[Collected data]
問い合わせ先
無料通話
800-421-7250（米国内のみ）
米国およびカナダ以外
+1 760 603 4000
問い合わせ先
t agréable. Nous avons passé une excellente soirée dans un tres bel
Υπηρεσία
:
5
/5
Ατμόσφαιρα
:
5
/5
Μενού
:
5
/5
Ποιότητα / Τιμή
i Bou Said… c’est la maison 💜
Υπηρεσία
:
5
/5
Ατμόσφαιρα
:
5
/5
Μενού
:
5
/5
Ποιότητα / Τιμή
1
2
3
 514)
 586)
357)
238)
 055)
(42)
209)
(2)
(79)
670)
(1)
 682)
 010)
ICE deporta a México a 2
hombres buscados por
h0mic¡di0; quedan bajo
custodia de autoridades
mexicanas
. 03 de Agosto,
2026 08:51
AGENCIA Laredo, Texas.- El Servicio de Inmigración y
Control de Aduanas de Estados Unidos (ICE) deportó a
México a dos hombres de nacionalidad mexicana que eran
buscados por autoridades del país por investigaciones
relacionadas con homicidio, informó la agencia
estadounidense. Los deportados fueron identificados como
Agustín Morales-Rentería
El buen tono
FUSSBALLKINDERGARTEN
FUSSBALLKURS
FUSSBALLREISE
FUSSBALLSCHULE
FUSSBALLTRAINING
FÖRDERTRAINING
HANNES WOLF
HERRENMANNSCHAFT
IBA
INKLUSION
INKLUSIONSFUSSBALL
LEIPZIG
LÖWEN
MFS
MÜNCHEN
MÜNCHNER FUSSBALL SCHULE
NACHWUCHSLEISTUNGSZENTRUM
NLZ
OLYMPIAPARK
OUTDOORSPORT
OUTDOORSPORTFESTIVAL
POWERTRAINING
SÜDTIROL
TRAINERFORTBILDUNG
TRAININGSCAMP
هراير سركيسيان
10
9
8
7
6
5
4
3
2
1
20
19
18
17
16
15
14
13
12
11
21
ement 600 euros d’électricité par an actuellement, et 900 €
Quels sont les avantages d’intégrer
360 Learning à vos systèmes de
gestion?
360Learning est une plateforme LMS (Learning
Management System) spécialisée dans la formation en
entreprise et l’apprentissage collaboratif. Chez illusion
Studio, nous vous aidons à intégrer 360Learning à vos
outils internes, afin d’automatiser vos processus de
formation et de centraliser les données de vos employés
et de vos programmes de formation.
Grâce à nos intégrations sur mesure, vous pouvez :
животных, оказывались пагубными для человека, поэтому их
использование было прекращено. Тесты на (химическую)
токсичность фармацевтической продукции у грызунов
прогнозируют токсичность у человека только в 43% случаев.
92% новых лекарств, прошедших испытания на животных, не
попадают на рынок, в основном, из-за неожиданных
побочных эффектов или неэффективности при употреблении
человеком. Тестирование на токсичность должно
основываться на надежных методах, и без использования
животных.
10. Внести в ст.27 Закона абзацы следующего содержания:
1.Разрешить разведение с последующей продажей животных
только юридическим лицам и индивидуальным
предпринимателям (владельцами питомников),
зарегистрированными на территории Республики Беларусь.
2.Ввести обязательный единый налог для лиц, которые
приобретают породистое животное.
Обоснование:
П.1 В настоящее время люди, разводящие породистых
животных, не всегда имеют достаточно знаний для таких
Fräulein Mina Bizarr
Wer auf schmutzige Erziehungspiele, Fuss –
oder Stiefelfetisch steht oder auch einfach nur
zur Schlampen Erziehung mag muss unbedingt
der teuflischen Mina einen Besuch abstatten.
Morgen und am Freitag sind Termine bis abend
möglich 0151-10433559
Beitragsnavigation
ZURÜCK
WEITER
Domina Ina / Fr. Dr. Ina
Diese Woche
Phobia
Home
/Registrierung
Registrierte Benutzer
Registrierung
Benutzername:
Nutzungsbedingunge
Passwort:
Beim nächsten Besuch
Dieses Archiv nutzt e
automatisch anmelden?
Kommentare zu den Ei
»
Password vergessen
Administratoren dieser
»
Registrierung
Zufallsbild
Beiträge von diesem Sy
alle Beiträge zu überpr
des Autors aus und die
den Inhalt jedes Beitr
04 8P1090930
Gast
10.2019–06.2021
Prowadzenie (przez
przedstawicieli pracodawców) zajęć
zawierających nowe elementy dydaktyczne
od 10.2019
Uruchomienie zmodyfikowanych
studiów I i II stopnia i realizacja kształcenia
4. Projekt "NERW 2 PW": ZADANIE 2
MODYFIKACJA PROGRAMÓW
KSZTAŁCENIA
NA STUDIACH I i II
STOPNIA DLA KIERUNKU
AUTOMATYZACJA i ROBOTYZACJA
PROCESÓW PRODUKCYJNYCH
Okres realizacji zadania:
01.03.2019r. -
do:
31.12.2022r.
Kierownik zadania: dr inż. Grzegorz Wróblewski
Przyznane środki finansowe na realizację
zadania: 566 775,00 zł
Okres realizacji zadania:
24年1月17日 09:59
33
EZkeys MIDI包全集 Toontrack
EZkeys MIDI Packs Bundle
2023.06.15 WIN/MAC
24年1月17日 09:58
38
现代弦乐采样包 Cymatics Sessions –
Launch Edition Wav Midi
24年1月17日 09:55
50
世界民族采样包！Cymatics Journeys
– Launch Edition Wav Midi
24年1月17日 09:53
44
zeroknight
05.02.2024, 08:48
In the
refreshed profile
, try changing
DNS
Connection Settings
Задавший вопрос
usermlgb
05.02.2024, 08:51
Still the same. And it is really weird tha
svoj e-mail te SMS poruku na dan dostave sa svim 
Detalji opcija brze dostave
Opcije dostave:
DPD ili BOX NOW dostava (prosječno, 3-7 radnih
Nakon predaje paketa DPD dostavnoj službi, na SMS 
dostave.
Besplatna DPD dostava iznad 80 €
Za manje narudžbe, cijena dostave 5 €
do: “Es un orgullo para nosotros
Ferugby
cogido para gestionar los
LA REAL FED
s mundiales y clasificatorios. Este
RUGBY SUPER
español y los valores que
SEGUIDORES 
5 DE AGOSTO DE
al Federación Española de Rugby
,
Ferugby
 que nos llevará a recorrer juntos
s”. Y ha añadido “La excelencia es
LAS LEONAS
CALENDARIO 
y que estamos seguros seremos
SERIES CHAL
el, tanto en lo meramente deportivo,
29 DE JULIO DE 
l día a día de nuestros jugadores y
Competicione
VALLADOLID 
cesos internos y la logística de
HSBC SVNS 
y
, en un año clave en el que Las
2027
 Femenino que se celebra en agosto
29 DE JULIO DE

Exercise directions — Return each line of the data above verbatim.

Solution to this problem —
問い合わせ先
無料通話
800-421-7250（米国内のみ）
米国およびカナダ以外
+1 760 603 4000
問い合わせ先
t agréable. Nous avons passé une excellente soirée dans un tres bel
Υπηρεσία
:
5
/5
Ατμόσφαιρα
:
5
/5
Μενού
:
5
/5
Ποιότητα / Τιμή
i Bou Said… c’est la maison 💜
Υπηρεσία
:
5
/5
Ατμόσφαιρα
:
5
/5
Μενού
:
5
/5
Ποιότητα / Τιμή
1
2
3
 514)
 586)
357)
238)
 055)
(42)
209)
(2)
(79)
670)
(1)
 682)
 010)
ICE deporta a México a 2
hombres buscados por
h0mic¡di0; quedan bajo
custodia de autoridades
mexicanas
. 03 de Agosto,
2026 08:51
AGENCIA Laredo, Texas.- El Servicio de Inmigración y
Control de Aduanas de Estados Unidos (ICE) deportó a
México a dos hombres de nacionalidad mexicana que eran
buscados por autoridades del país por investigaciones
relacionadas con homicidio, informó la agencia
estadounidense. Los deportados fueron identificados como
Agustín Morales-Rentería
El buen tono
FUSSBALLKINDERGARTEN
FUSSBALLKURS
FUSSBALLREISE
FUSSBALLSCHULE
FUSSBALLTRAINING
FÖRDERTRAINING
HANNES WOLF
HERRENMANNSCHAFT
IBA
INKLUSION
INKLUSIONSFUSSBALL
LEIPZIG
LÖWEN
MFS
MÜNCHEN
MÜNCHNER FUSSBALL SCHULE
NACHWUCHSLEISTUNGSZENTRUM
NLZ
OLYMPIAPARK
OUTDOORSPORT
OUTDOORSPORTFESTIVAL
POWERTRAINING
SÜDTIROL
TRAINERFORTBILDUNG
TRAININGSCAMP
هراير سركيسيان
10
9
8
7
6
5
4
3
2
1
20
19
18
17
16
15
14
13
12
11
21
ement 600 euros d’électricité par an actuellement, et 900 €
Quels sont les avantages d’intégrer
360 Learning à vos systèmes de
gestion?
360Learning est une plateforme LMS (Learning
Management System) spécialisée dans la formation en
entreprise et l’apprentissage collaboratif. Chez illusion
Studio, nous vous aidons à intégrer 360Learning à vos
outils internes, afin d’automatiser vos processus de
formation et de centraliser les données de vos employés
et de vos programmes de formation.
Grâce à nos intégrations sur mesure, vous pouvez :
животных, оказывались пагубными для человека, поэтому их
использование было прекращено. Тесты на (химическую)
токсичность фармацевтической продукции у грызунов
прогнозируют токсичность у человека только в 43% случаев.
92% новых лекарств, прошедших испытания на животных, не
попадают на рынок, в основном, из-за неожиданных
побочных эффектов или неэффективности при употреблении
человеком. Тестирование на токсичность должно
основываться на надежных методах, и без использования
животных.
10. Внести в ст.27 Закона абзацы следующего содержания:
1.Разрешить разведение с последующей продажей животных
только юридическим лицам и индивидуальным
предпринимателям (владельцами питомников),
зарегистрированными на территории Республики Беларусь.
2.Ввести обязательный единый налог для лиц, которые
приобретают породистое животное.
Обоснование:
П.1 В настоящее время люди, разводящие породистых
животных, не всегда имеют достаточно знаний для таких
Fräulein Mina Bizarr
Wer auf schmutzige Erziehungspiele, Fuss –
oder Stiefelfetisch steht oder auch einfach nur
zur Schlampen Erziehung mag muss unbedingt
der teuflischen Mina einen Besuch abstatten.
Morgen und am Freitag sind Termine bis abend
möglich 0151-10433559
Beitragsnavigation
ZURÜCK
WEITER
Domina Ina / Fr. Dr. Ina
Diese Woche
Phobia
Home
/Registrierung
Registrierte Benutzer
Registrierung
Benutzername:
Nutzungsbedingunge
Passwort:
Beim nächsten Besuch
Dieses Archiv nutzt e
automatisch anmelden?
Kommentare zu den Ei
»
Password vergessen
Administratoren dieser
»
Registrierung
Zufallsbild
Beiträge von diesem Sy
alle Beiträge zu überpr
des Autors aus und die
den Inhalt jedes Beitr
04 8P1090930
Gast
10.2019–06.2021
Prowadzenie (przez
przedstawicieli pracodawców) zajęć
zawierających nowe elementy dydaktyczne
od 10.2019
Uruchomienie zmodyfikowanych
studiów I i II stopnia i realizacja kształcenia
4. Projekt "NERW 2 PW": ZADANIE 2
MODYFIKACJA PROGRAMÓW
KSZTAŁCENIA
NA STUDIACH I i II
STOPNIA DLA KIERUNKU
AUTOMATYZACJA i ROBOTYZACJA
PROCESÓW PRODUKCYJNYCH
Okres realizacji zadania:
01.03.2019r. -
do:
31.12.2022r.
Kierownik zadania: dr inż. Grzegorz Wróblewski
Przyznane środki finansowe na realizację
zadania: 566 775,00 zł
Okres realizacji zadania:
24年1月17日 09:59
33
EZkeys MIDI包全集 Toontrack
EZkeys MIDI Packs Bundle
2023.06.15 WIN/MAC
24年1月17日 09:58
38
现代弦乐采样包 Cymatics Sessions –
Launch Edition Wav Midi
24年1月17日 09:55
50
世界民族采样包！Cymatics Journeys
– Launch Edition Wav Midi
24年1月17日 09:53
44
zeroknight
05.02.2024, 08:48
In the
refreshed profile
, try changing
DNS
Connection Settings
Задавший вопрос
usermlgb
05.02.2024, 08:51
Still the same. And it is really weird tha
svoj e-mail te SMS poruku na dan dostave sa svim 
Detalji opcija brze dostave
Opcije dostave:
DPD ili BOX NOW dostava (prosječno, 3-7 radnih
Nakon predaje paketa DPD dostavnoj službi, na SMS 
dostave.
Besplatna DPD dostava iznad 80 €
Za manje narudžbe, cijena dostave 5 €
do: “Es un orgullo para nosotros
Ferugby
cogido para gestionar los
LA REAL FED
s mundiales y clasificatorios. Este
RUGBY SUPER
español y los valores que
SEGUIDORES 
5 DE AGOSTO DE
al Federación Española de Rugby
,
Ferugby
 que nos llevará a recorrer juntos
s”. Y ha añadido “La excelencia es
LAS LEONAS
CALENDARIO 
y que estamos seguros seremos
SERIES CHAL
el, tanto en lo meramente deportivo,
29 DE JULIO DE 
l día a día de nuestros jugadores y
Competicione
VALLADOLID 
cesos internos y la logística de
HSBC SVNS 
y
, en un año clave en el que Las
2027
 Femenino que se celebra en agosto
29 DE JULIO DE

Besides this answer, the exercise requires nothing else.